What article was this now?
It was an article from Sam Luckhurst.

Ole was intending to adopt a 433 and they trained for it all preseason but remained in 4231. Then when we were bleeding goals Carrick and Mckenna suggested a back 3 (so I suppose not proactive but definitely more solid to get us back into form).

Ole vetoed it, and the fans at the time had distain for Mckenna as the players briefed he was too school master like. But the players were generally dickheads and Mckenna has gone on to prove his worth.

Lesson for everyone, but point being, Ole didn't have a tactical clue. Various facets of evidence pointing to it and when all else fails, you can look at his own words.
 
It was an article from Sam Luckhurst.

Ole was intending to adopt a 433 and they trained for it all preseason but remained in 4231. Then when we were bleeding goals Carrick and Mckenna suggested a back 3 (so I suppose not proactive but definitely more solid to get us back into form).

Ole vetoed it, and the fans at the time had distain for Mckenna as the players briefed he was too school master like. But the players were generally dickheads and Mckenna has gone on to prove his worth.

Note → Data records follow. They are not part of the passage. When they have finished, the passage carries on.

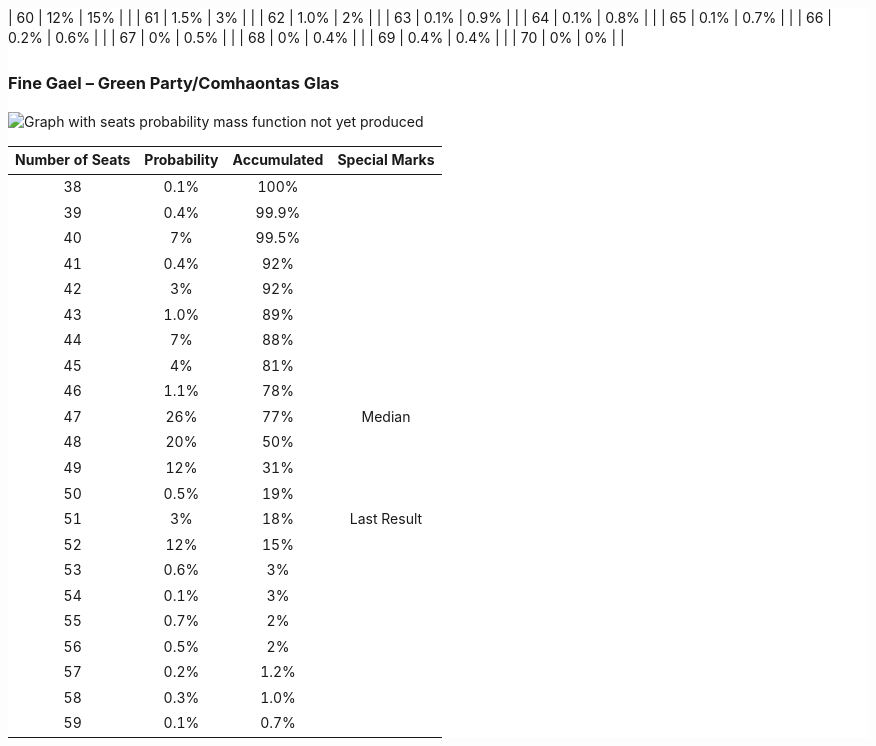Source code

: | 60 | 12% | 15% |  |
| 61 | 1.5% | 3% |  |
| 62 | 1.0% | 2% |  |
| 63 | 0.1% | 0.9% |  |
| 64 | 0.1% | 0.8% |  |
| 65 | 0.1% | 0.7% |  |
| 66 | 0.2% | 0.6% |  |
| 67 | 0% | 0.5% |  |
| 68 | 0% | 0.4% |  |
| 69 | 0.4% | 0.4% |  |
| 70 | 0% | 0% |  |

### Fine Gael – Green Party/Comhaontas Glas

![Graph with seats probability mass function not yet produced](2016-07-13-BehaviourAttitudes-coalitions-seats-pmf-fg–gp.png "Seats Probability Mass Function")

| Number of Seats | Probability | Accumulated | Special Marks |
|:---------------:|:-----------:|:-----------:|:-------------:|
| 38 | 0.1% | 100% |  |
| 39 | 0.4% | 99.9% |  |
| 40 | 7% | 99.5% |  |
| 41 | 0.4% | 92% |  |
| 42 | 3% | 92% |  |
| 43 | 1.0% | 89% |  |
| 44 | 7% | 88% |  |
| 45 | 4% | 81% |  |
| 46 | 1.1% | 78% |  |
| 47 | 26% | 77% | Median |
| 48 | 20% | 50% |  |
| 49 | 12% | 31% |  |
| 50 | 0.5% | 19% |  |
| 51 | 3% | 18% | Last Result |
| 52 | 12% | 15% |  |
| 53 | 0.6% | 3% |  |
| 54 | 0.1% | 3% |  |
| 55 | 0.7% | 2% |  |
| 56 | 0.5% | 2% |  |
| 57 | 0.2% | 1.2% |  |
| 58 | 0.3% | 1.0% |  |
| 59 | 0.1% | 0.7% |  |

Lesson for everyone, but point being, Ole didn't have a tactical clue. Various facets of evidence pointing to it and when all else fails, you can look at his own words.
The worst thing about Ole and the misuse of a back 3 was 2nd game vs Leipzig. Their style played perfectly into ours, they were so vulnerable to the counter and we’d hammered them at home yet he went there playing for a draw and with a back 3 for some completely unknown reason. Complete disaster.